= Georgi Dementiev =

Soviet ornithologist (1898–1965)

Georgi Petrovich Dementiev (Гео́ргий Петро́вич Деме́нтьев; 5 July, 1898 – 14 April, 1969) was a Russian and Soviet ornithologist and professor at the University of Moscow. His studies based on museum collections and collaboration with others, notably N. A. Gladkov, resulted in a major six-volume work on the birds of the Soviet Union which was published between 1951 and 1954. He had a special interest in the birds of prey.

== Biography ==
Dementiev was born in Peterhof, where his father was a physician. He studied at the local gymnasium and joined the University of St Petersburg. Although interested in birds from a young age, his parents wished that he studied law. In 1920 he moved to Moscow to work as a lawyer. Although he had no formal qualifications in biology, he was well read and was fluent in French, German, Polish, Italian and Swedish. He began his research under Mikhail Menzbier and joined the museum at Moscow in 1927 to join S.A. Buturlin to work on a guide to the birds of the USSR which was published in 1934–40. He became a curator in 1932 and stayed in the position until 1947 when he joined the biology department. He was mostly into museum ornithology and was an expert on identification and taxonomy taking a special interest in the birds of prey, especially the falcons. During the invasion by the Germany, the Moscow University collections were moved to Ashgabat, Turkmenistan. Dementiev and other studied the region while posted there and it became one of the best studied parts of the erstwhile Soviet Union. Two of his fellow ornithologist, V. M. Modestov and J.M. Kaftanowski however were drafted into the army and died at the front. Dementiev's manuscript on the Gyrfalcons and falconry with colour plates by Vasily Vatagin were lost and Dementiev rewrote it and published it in 1951. The six volume Birds of the Soviet Union published with N.A. Gladkov between 1951 and 1954 is still a major reference.

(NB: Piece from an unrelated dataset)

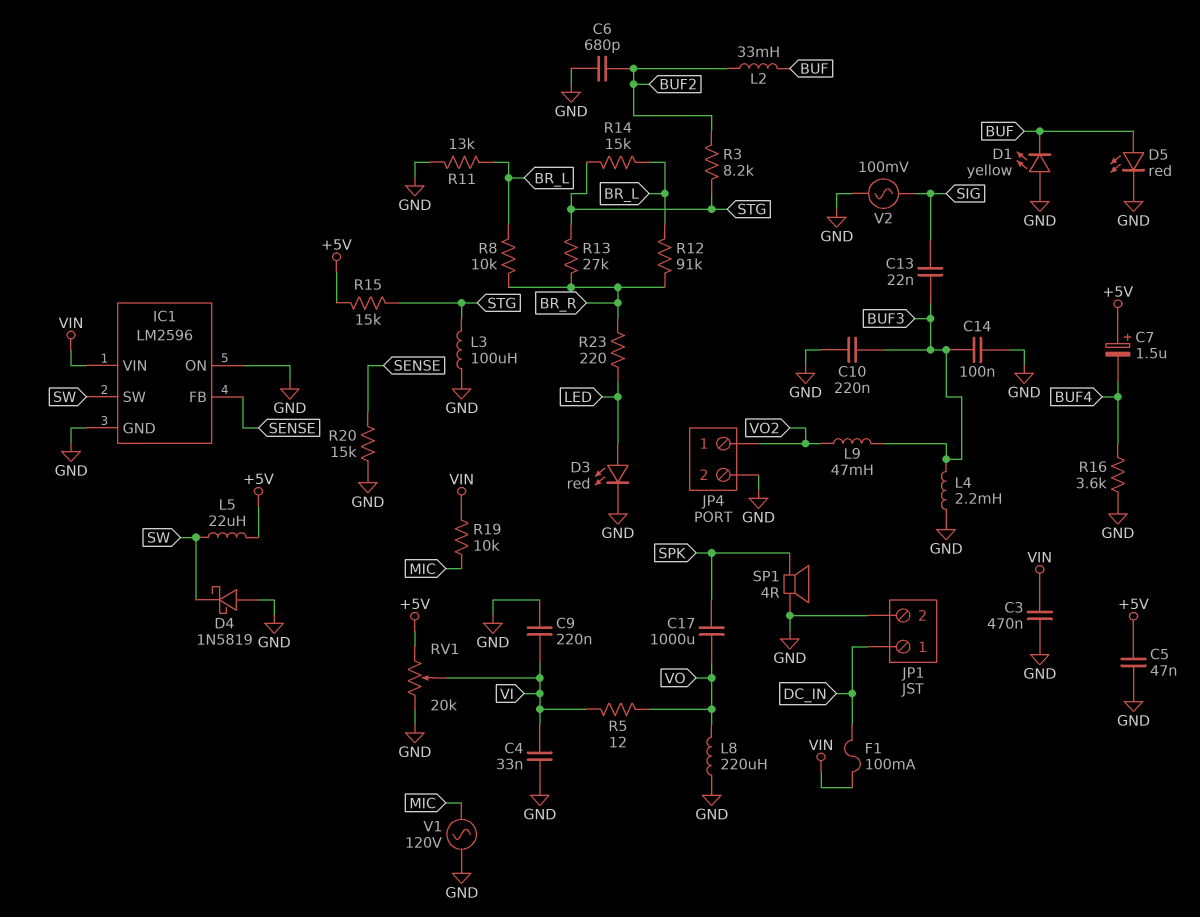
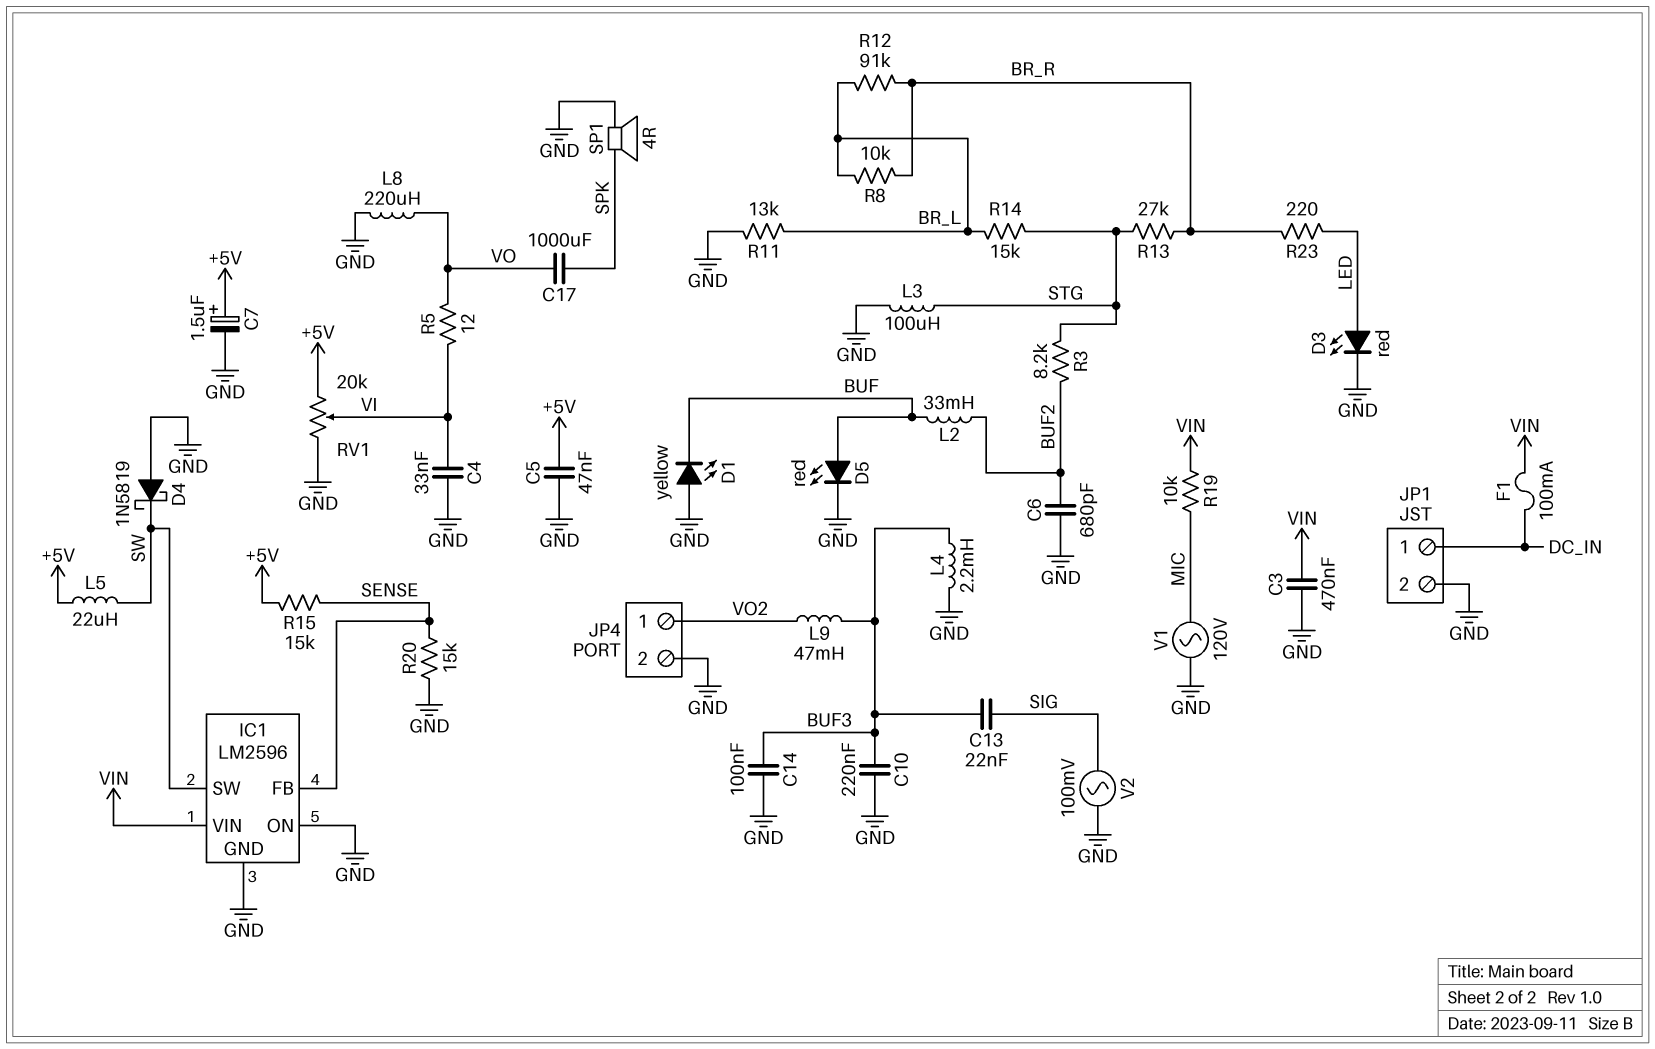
C7: 1.5uF (plus +5V, minus BUF4) -> 1.5uF (plus +5V, minus GND)
C9: 220nF (GND, VI) -> none
R15: 15k (+5V, STG) -> 15k (+5V, SENSE)
R16: 3.6k (BUF4, GND) -> none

In 1952 he was appointed by the Soviet Academy of Sciences as Vice Chairman of the Commission on Nature Reserves which later became the Commission on Nature Conservation. He was elected Honorary Vice-president at the Fifth IUCN Assembly at Edinburgh in 1956. Dementiev was married to Maria Grigorievna Golubeva (1900–1970) and their daughter Maria Georgievna Vakhrameeva became an evolutionary biologist.